Only the lines from the top of the data through the line containing "По вашему запросу ничего" should be duplicated, exactly as they appear.

=== Begin Enclosure ===

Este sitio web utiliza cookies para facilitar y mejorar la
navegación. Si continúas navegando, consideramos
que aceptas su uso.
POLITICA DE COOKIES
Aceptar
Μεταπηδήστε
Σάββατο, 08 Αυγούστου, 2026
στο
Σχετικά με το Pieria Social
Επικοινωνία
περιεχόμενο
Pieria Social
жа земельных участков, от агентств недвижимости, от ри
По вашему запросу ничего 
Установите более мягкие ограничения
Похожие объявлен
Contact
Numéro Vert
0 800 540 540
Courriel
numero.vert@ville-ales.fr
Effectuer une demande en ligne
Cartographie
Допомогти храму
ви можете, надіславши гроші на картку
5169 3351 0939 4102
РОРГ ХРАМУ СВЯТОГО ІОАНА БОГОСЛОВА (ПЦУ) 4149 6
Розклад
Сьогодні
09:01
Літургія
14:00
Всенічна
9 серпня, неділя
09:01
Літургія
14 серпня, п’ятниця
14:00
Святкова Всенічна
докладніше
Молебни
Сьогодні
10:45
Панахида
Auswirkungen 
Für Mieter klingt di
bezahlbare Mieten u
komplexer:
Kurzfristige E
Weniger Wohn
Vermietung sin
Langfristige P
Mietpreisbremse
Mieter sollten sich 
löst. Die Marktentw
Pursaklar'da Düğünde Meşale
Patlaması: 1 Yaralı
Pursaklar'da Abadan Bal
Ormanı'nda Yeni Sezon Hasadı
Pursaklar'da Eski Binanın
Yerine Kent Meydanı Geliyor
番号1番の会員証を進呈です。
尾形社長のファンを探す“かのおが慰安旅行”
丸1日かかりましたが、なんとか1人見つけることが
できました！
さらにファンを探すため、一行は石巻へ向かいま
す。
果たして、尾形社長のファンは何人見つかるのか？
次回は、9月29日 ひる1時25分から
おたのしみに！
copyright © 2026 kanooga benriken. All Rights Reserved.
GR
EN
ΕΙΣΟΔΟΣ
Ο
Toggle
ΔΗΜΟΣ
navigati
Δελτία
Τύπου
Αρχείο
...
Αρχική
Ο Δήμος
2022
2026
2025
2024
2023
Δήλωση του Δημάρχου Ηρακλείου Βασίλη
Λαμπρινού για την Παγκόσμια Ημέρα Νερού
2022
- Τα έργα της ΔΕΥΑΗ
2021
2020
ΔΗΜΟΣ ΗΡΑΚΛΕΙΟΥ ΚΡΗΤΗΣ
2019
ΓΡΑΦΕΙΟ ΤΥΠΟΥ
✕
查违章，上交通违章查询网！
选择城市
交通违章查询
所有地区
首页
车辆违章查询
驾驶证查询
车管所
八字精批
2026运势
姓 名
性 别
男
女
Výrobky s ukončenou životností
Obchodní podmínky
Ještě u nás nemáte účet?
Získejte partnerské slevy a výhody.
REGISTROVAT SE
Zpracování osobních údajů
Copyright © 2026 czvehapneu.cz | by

=== End Enclosure ===

§ **Problem solution**
Este sitio web utiliza cookies para facilitar y mejorar la
navegación. Si continúas navegando, consideramos
que aceptas su uso.
POLITICA DE COOKIES
Aceptar
Μεταπηδήστε
Σάββατο, 08 Αυγούστου, 2026
στο
Σχετικά με το Pieria Social
Επικοινωνία
περιεχόμενο
Pieria Social
жа земельных участков, от агентств недвижимости, от ри
По вашему запросу ничего 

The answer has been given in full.